Thoughts on life and grief

Thoughts on honoring life comes from my commitment to alter the conversations we currently traffic in regarding death. My experience is we actually do want to talk about death but we want someone else to begin the conversation. Someone we think perhaps knows something we don't. Someone who has experience and I am that someone, I guess. With over fifty years of dealing, sorting, and making sense of, I must be an expert.

My father became sick when I was three and was taken by ambulance to the hospital where he stayed until his death when I was five. His death has defined my life, even though I spent years saying it would not! I am sure it has had a major role is how I view myself in the world. I have always had a background conversation about not being whole, something missing. I have spent years exploring what that was and until recently could never seem to see the cause. What I have seen is that my family lived as though we were not whole. My mother, 29 when her husband died, never seemed to find the wholeness again.

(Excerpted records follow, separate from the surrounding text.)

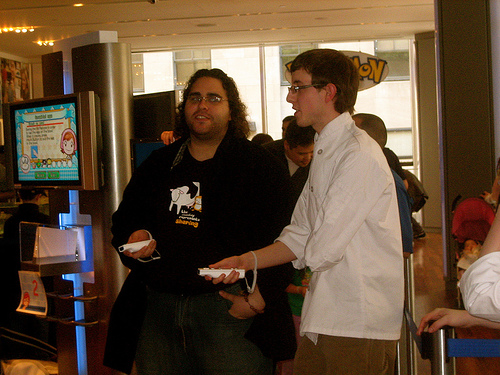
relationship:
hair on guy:
[169, 67, 250, 140] [102, 68, 297, 375]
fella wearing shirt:
[205, 42, 417, 373] [274, 108, 404, 342]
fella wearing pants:
[205, 49, 406, 375] [295, 332, 401, 372]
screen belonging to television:
[13, 100, 80, 182] [5, 105, 102, 187]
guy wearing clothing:
[102, 68, 297, 375] [100, 122, 298, 369]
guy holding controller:
[102, 68, 297, 375] [115, 238, 154, 253]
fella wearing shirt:
[205, 49, 406, 375] [274, 108, 404, 342]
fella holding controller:
[205, 49, 406, 375] [197, 264, 244, 281]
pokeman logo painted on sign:
[281, 45, 389, 89] [283, 47, 390, 93]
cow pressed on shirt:
[165, 170, 205, 228] [165, 136, 225, 321]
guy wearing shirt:
[102, 68, 297, 375] [165, 136, 225, 321]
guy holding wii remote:
[102, 68, 297, 375] [114, 234, 155, 254]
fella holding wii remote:
[205, 49, 406, 375] [194, 264, 247, 280]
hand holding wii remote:
[121, 223, 158, 256] [114, 234, 155, 254]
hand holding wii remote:
[200, 250, 241, 283] [194, 264, 247, 280]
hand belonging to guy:
[121, 223, 158, 256] [102, 68, 297, 375]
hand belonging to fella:
[200, 250, 241, 283] [205, 49, 406, 375]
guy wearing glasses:
[102, 68, 297, 375] [185, 92, 227, 103]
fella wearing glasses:
[205, 49, 406, 375] [286, 80, 323, 96]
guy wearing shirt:
[102, 68, 297, 375] [151, 135, 236, 279]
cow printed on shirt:
[168, 181, 200, 215] [151, 135, 236, 279]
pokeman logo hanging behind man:
[281, 48, 386, 85] [257, 117, 319, 219]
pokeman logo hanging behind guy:
[281, 48, 386, 85] [102, 68, 297, 375]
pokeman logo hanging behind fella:
[281, 48, 386, 85] [205, 49, 406, 375]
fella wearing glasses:
[205, 49, 406, 375] [284, 81, 314, 96]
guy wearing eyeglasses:
[102, 68, 297, 375] [184, 91, 231, 107]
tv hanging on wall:
[8, 93, 103, 195] [433, 43, 477, 133]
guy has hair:
[102, 68, 297, 375] [169, 67, 250, 140]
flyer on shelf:
[2, 273, 54, 317] [0, 243, 111, 373]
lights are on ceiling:
[0, 17, 50, 39] [1, 0, 435, 63]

She was never able to provide that wholeness to the family. She was also not able to be open about her grief, leaving her two children to sort out theirs alone.

Grief as a private matter is not well attended and by that I mean we have a tendency to judge and evaluate how we and others grieve. Too much, not enough, what is wrong with her/him, why can't they get a grip. I have a family member who has allowed grief to define their life and another who never, outwardly expresses any grief. My experience is that neither is healthy.